当時、遠赤外線の存在はまだ厚生労働省の認定を受けておらず、科学的根拠として扱われるには時代が早すぎました。

 

技術はあった。

素材もあった。

アイデアも今と同じレベルで存在していた。

しかし「市場が受け入れる準備ができていなかった」という一点で、製品化は実現しませんでした。

結果として会社は特許詐欺に巻き込まれ、半年で倒産。私自身も再就職を諦め創業し、人生の大きな転機となりました。

 

.この経験から痛感したのは、「良いアイデア=成功」ではないということです。

どれほど優れた技術でも、社会がその価値を理解するタイミングが合わなければ、事業として成立しません。

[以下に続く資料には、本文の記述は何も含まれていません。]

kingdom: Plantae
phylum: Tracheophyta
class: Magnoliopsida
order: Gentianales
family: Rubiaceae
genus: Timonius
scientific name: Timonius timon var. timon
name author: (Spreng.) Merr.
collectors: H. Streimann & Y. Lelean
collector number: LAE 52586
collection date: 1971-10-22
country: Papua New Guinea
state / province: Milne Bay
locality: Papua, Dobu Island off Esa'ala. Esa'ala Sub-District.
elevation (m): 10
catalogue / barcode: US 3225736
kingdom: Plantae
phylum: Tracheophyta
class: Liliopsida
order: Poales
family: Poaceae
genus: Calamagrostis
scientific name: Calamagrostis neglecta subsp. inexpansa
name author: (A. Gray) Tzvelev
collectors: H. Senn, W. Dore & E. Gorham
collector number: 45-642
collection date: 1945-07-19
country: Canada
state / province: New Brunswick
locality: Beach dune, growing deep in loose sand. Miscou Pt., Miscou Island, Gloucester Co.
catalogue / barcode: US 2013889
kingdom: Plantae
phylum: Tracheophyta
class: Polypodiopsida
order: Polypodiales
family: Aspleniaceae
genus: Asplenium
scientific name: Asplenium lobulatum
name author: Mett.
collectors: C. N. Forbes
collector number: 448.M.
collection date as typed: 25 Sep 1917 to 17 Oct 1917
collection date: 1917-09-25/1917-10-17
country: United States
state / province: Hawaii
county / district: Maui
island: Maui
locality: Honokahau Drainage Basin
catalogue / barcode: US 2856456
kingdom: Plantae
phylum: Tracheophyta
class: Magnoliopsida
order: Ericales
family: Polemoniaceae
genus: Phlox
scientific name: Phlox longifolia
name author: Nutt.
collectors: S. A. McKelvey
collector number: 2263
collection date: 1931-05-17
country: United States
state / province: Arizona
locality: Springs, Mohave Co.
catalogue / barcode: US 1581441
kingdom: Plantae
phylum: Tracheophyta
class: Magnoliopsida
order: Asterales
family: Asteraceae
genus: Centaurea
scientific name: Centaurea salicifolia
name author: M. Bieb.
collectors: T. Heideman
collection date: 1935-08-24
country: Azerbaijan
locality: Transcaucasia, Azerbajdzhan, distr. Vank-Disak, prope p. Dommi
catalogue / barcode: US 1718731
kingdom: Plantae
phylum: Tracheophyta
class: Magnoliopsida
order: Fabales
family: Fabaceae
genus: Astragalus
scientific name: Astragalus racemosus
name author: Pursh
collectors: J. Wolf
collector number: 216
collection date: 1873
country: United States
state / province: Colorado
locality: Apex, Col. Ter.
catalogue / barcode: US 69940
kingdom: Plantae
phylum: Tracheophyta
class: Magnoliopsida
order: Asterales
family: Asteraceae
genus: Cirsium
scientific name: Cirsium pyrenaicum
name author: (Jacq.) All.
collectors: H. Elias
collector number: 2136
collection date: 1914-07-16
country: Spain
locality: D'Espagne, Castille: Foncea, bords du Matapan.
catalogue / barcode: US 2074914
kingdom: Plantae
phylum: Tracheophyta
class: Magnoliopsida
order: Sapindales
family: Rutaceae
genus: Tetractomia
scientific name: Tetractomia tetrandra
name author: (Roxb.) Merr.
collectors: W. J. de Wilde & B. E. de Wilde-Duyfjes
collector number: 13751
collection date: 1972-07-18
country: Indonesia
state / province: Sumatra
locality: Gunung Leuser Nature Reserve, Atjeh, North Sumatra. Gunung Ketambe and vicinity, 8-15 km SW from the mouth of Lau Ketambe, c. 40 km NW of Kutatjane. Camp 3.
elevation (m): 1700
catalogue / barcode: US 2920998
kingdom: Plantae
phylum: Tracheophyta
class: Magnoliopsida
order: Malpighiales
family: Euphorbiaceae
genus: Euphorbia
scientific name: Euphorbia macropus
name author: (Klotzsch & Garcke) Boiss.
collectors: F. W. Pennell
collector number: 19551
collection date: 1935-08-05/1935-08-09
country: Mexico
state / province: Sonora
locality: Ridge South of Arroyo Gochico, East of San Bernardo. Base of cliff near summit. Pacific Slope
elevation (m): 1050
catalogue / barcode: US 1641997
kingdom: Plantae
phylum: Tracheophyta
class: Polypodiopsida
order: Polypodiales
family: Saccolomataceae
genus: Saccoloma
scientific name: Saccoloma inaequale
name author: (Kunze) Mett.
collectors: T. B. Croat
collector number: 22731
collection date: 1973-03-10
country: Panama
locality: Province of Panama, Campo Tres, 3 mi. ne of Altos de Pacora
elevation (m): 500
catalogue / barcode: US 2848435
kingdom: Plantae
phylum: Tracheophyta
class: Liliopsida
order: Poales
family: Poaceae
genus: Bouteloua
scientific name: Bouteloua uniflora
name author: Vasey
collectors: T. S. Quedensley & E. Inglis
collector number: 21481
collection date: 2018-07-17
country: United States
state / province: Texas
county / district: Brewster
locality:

逆に言えば、時代が追いついた瞬間に、同じアイデアが一気に花開くこともある。

今のリカバリーウェア市場は、まさにその典型でしょう。

ビジネスにおいて大切なのは、アイデアそのものよりも「時代との相性」です。

早すぎても遅すぎてもダメ。

技術・市場・社会の理解が揃った瞬間にこそ、アイデアは価値を持ちます。

 

毎日、娘からプレゼントされたリカバリーウェアを着用するたびに、そんな技術の時間差と、人生の不思議さを感じています。